> _About this exercise_:
Render every line of text from the records below as a JSON list of strings, one string per line, leaving out blank lines and the pictures.

> _Given records_:
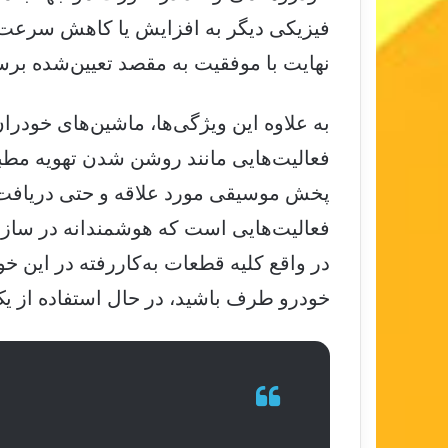
فیزیکی دیگر به افزایش یا کاهش سرعت خو
نهایت با موفقیت به مقصد تعیین‌شده برس
به علاوه این ویژگی‌ها، ماشین‌های خودران
فعالیت‌هایی مانند روشن شدن تهویه مطب
پخش موسیقی مورد علاقه و حتی دریافت م
فعالیت‌هایی است که هوشمندانه در ساز
در واقع کلیه‌ قطعات به‌کاررفته در این 
خودرو طرف باشید، در حال استفاده از ی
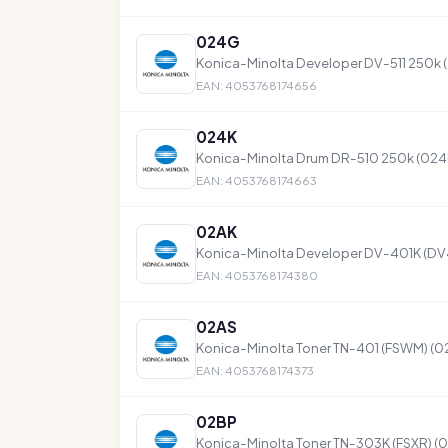
024G
Konica-Minolta Developer DV-511 250k
EAN: 4053768174656
024K
Konica-Minolta Drum DR-510 250k (024
EAN: 4053768174663
02AK
Konica-Minolta Developer DV-401K (DV
EAN: 4053768174380
02AS
Konica-Minolta Toner TN-401 (FSWM) (0
EAN: 4053768174373
02BP
Konica-Minolta Toner TN-303K (FSXR) (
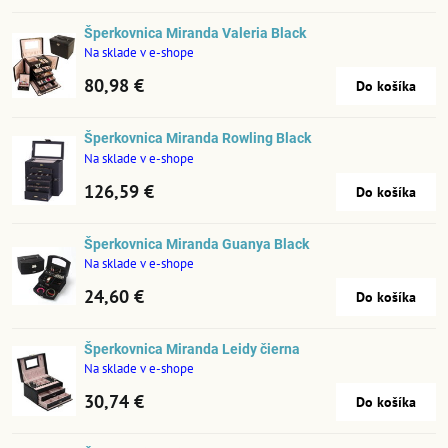
Šperkovnica Miranda Valeria Black
Na sklade v e-shope
80,98 €
Do košíka
Šperkovnica Miranda Rowling Black
Na sklade v e-shope
126,59 €
Do košíka
Šperkovnica Miranda Guanya Black
Na sklade v e-shope
24,60 €
Do košíka
Šperkovnica Miranda Leidy čierna
Na sklade v e-shope
30,74 €
Do košíka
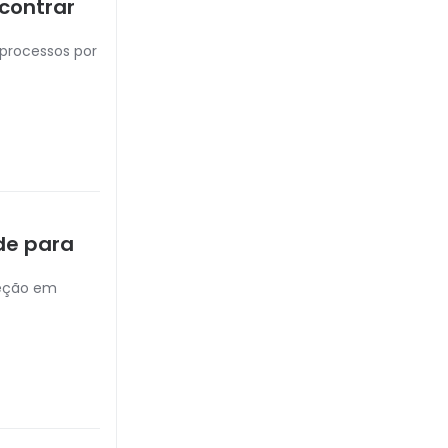
contrar
 processos por
de para
teção em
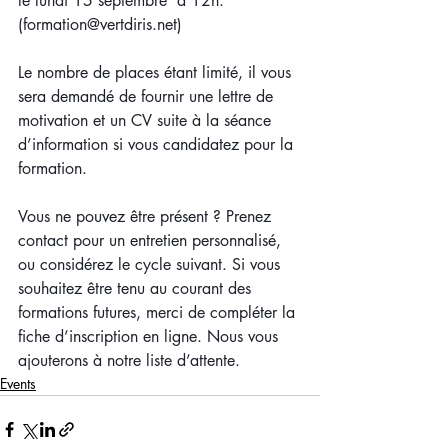
le lundi 15 septembre  à 12h.
(formation@vertdiris.net)
Le nombre de places étant limité, il vous 
sera demandé de fournir une lettre de 
motivation et un CV suite à la séance 
d’information si vous candidatez pour la 
formation.
Vous ne pouvez être présent ? Prenez 
contact pour un entretien personnalisé, 
ou considérez le cycle suivant. Si vous 
souhaitez être tenu au courant des 
formations futures, merci de compléter la 
fiche d’inscription en ligne. Nous vous 
ajouterons à notre liste d’attente.
Events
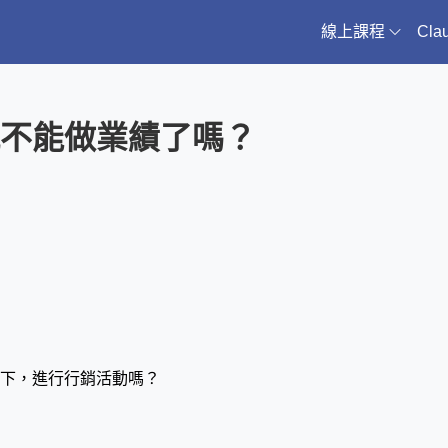
線上課程
Cl
不能做業績了嗎？
況下，進行行銷活動嗎？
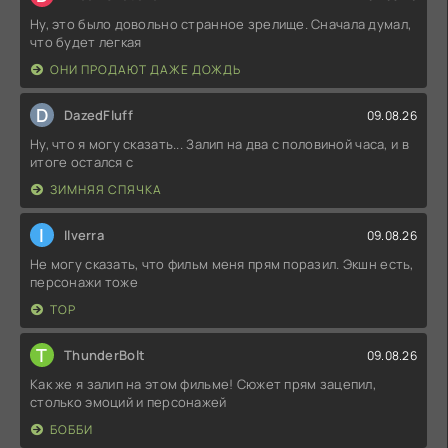
Ну, это было довольно странное зрелище. Сначала думал,
что будет легкая
ОНИ ПРОДАЮТ ДАЖЕ ДОЖДЬ
D
DazedFluff
09.08.26
Ну, что я могу сказать... Залип на два с половиной часа, и в
итоге остался с
ЗИМНЯЯ СПЯЧКА
I
Ilverra
09.08.26
Не могу сказать, что фильм меня прям поразил. Экшн есть,
персонажи тоже
ТОР
T
ThunderBolt
09.08.26
Как же я залип на этом фильме! Сюжет прям зацепил,
столько эмоций и персонажей
БОББИ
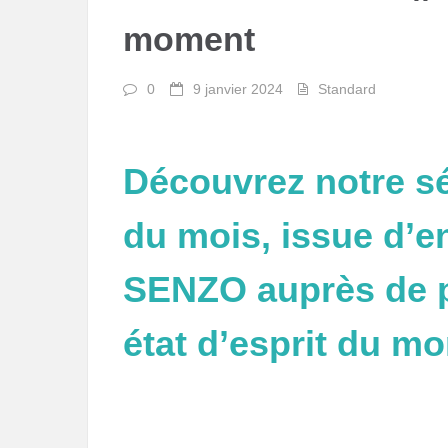
moment
0
9 janvier 2024
Standard
Découvrez notre sé
du mois, issue d’e
SENZO auprès de pa
état d’esprit du m
Lecteur
vidéo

> _Exercise result_:
[
  "فیزیکی دیگر به افزایش یا کاهش سرعت خو",
  "نهایت با موفقیت به مقصد تعیین‌شده برس",
  "به علاوه این ویژگی‌ها، ماشین‌های خودران",
  "فعالیت‌هایی مانند روشن شدن تهویه مطب",
  "پخش موسیقی مورد علاقه و حتی دریافت م",
  "فعالیت‌هایی است که هوشمندانه در ساز",
  "در واقع کلیه‌ قطعات به‌کاررفته در این ",
  "خودرو طرف باشید، در حال استفاده از ی",
  "024G",
  "Konica-Minolta Developer DV-511 250k",
  "EAN: 4053768174656",
  "024K",
  "Konica-Minolta Drum DR-510 250k (024",
  "EAN: 4053768174663",
  "02AK",
  "Konica-Minolta Developer DV-401K (DV",
  "EAN: 4053768174380",
  "02AS",
  "Konica-Minolta Toner TN-401 (FSWM) (0",
  "EAN: 4053768174373",
  "02BP",
  "Konica-Minolta Toner TN-303K (FSXR) (",
  "Šperkovnica Miranda Valeria Black",
  "Na sklade v e-shope",
  "80,98 €",
  "Do košíka",
  "Šperkovnica Miranda Rowling Black",
  "Na sklade v e-shope",
  "126,59 €",
  "Do košíka",
  "Šperkovnica Miranda Guanya Black",
  "Na sklade v e-shope",
  "24,60 €",
  "Do košíka",
  "Šperkovnica Miranda Leidy čierna",
  "Na sklade v e-shope",
  "30,74 €",
  "Do košíka",
  "contrar",
  " processos por",
  "de para",
  "teção em",
  "le lundi 15 septembre  à 12h.",
  "(formation@vertdiris.net)",
  "Le nombre de places étant limité, il vous ",
  "sera demandé de fournir une lettre de ",
  "motivation et un CV suite à la séance ",
  "d’information si vous candidatez pour la ",
  "formation.",
  "Vous ne pouvez être présent ? Prenez ",
  "contact pour un entretien personnalisé, ",
  "ou considérez le cycle suivant. Si vous ",
  "souhaitez être tenu au courant des ",
  "formations futures, merci de compléter la ",
  "fiche d’inscription en ligne. Nous vous ",
  "ajouterons à notre liste d’attente.",
  "Events",
  "線上課程",
  "Cl",
  "不能做業績了嗎？",
  "況下，進行行銷活動嗎？",
  "Ну, это было довольно странное зрелище. Сначала думал,",
  "что будет легкая",
  "ОНИ ПРОДАЮТ ДАЖЕ ДОЖДЬ",
  "D",
  "DazedFluff",
  "09.08.26",
  "Ну, что я могу сказать... Залип на два с половиной часа, и в",
  "итоге остался с",
  "ЗИМНЯЯ СПЯЧКА",
  "I",
  "Ilverra",
  "09.08.26",
  "Не могу сказать, что фильм меня прям поразил. Экшн есть,",
  "персонажи тоже",
  "ТОР",
  "T",
  "ThunderBolt",
  "09.08.26",
  "Как же я залип на этом фильме! Сюжет прям зацепил,",
  "столько эмоций и персонажей",
  "БОББИ",
  "moment",
  "0",
  "9 janvier 2024",
  "Standard",
  "Découvrez notre sé",
  "du mois, issue d’e",
  "SENZO auprès de pa",
  "état d’esprit du m",
  "Lecteur",
  "vidéo"
]